(Source records)
==============================

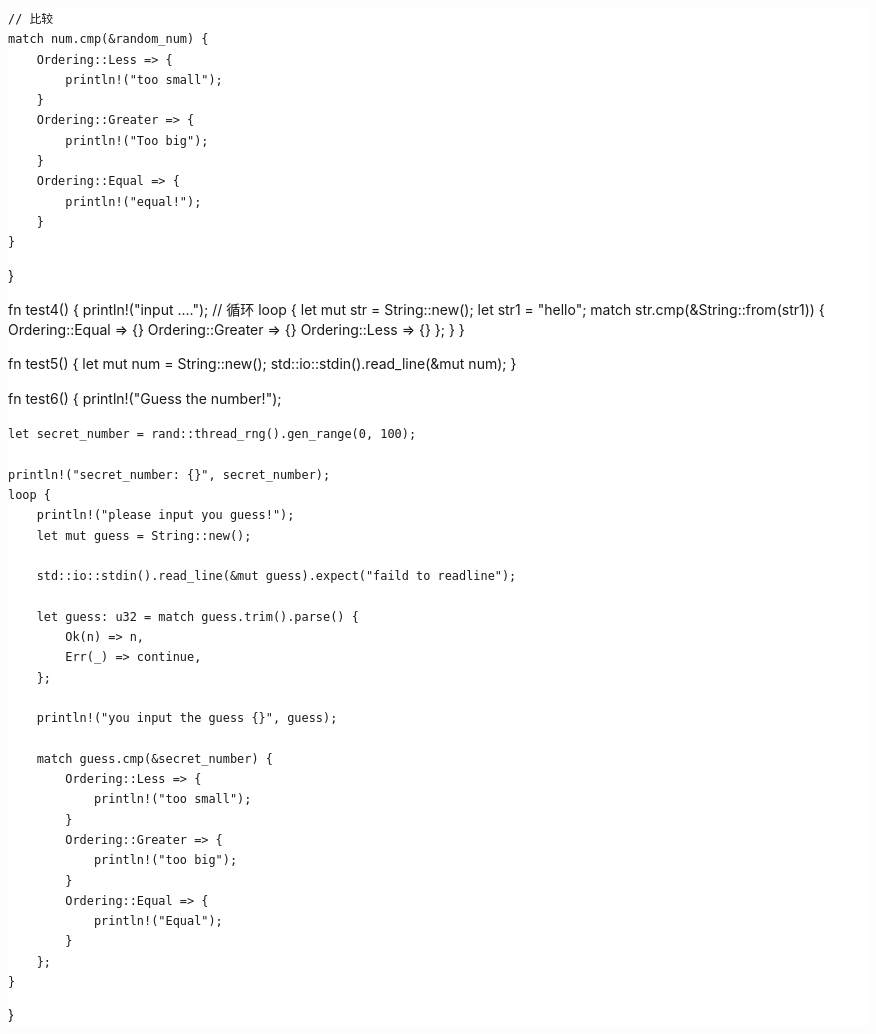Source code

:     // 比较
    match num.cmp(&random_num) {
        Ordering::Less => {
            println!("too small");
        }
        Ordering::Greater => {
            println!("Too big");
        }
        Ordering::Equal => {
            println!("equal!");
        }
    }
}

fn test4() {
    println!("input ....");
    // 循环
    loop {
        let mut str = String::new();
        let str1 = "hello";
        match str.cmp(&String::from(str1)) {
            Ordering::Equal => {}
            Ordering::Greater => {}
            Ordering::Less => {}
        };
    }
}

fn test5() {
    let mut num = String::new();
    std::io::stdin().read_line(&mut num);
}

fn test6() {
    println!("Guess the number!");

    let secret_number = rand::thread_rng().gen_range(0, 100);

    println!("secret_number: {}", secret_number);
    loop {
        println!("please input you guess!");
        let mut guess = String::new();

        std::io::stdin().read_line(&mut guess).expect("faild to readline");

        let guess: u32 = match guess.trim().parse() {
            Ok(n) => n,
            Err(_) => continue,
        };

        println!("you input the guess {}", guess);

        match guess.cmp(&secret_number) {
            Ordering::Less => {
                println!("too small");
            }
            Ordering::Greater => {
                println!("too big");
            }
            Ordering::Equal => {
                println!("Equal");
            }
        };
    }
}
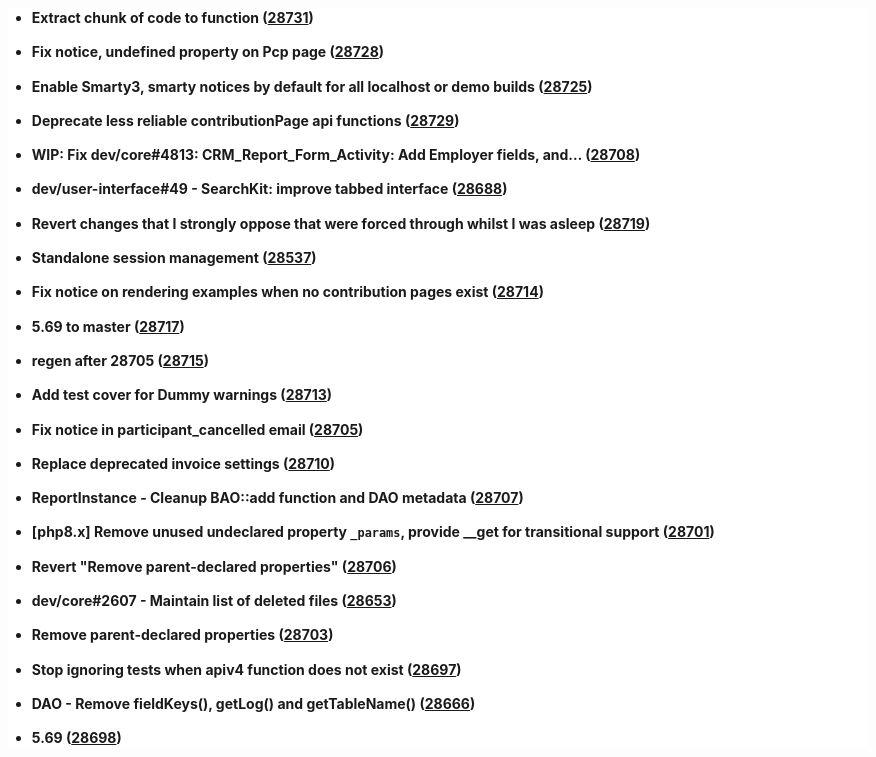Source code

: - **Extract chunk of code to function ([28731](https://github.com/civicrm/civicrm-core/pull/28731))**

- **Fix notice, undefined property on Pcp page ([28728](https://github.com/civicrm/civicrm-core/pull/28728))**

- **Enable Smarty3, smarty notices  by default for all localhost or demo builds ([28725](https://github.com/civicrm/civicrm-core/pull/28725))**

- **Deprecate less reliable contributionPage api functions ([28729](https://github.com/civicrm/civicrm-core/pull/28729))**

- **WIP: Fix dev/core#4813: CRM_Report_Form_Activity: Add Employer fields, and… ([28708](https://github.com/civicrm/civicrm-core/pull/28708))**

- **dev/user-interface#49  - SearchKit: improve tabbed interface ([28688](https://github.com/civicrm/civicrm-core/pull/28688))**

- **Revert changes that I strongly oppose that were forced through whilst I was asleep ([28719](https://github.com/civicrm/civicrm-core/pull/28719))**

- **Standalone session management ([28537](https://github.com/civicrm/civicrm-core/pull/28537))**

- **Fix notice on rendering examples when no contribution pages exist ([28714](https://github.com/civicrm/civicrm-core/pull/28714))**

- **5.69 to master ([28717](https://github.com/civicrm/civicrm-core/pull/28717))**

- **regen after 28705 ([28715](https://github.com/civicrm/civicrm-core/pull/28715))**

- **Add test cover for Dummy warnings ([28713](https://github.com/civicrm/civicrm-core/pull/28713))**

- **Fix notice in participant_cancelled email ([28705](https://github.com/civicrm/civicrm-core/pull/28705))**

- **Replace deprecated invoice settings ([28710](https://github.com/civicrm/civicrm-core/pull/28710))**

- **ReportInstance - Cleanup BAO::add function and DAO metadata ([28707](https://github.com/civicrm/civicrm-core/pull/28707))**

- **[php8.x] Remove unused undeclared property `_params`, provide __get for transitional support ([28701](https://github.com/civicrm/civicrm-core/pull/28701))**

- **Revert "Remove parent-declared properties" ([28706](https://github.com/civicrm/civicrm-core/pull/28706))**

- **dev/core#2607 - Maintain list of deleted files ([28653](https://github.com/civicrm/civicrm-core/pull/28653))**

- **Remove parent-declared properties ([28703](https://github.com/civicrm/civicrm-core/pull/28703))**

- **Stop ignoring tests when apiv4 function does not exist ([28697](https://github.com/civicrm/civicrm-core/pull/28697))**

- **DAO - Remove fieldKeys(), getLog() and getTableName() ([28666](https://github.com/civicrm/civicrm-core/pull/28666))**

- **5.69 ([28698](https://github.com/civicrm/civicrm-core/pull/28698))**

==============================

Find the line with "- **Add test" in the entries above. Retype it and each line after it, exactly, through the line with "- **ReportInstance - Cleanup", and stop there.

- **Add test cover for Dummy warnings ([28713](https://github.com/civicrm/civicrm-core/pull/28713))**

- **Fix notice in participant_cancelled email ([28705](https://github.com/civicrm/civicrm-core/pull/28705))**

- **Replace deprecated invoice settings ([28710](https://github.com/civicrm/civicrm-core/pull/28710))**

- **ReportInstance - Cleanup BAO::add function and DAO metadata ([28707](https://github.com/civicrm/civicrm-core/pull/28707))**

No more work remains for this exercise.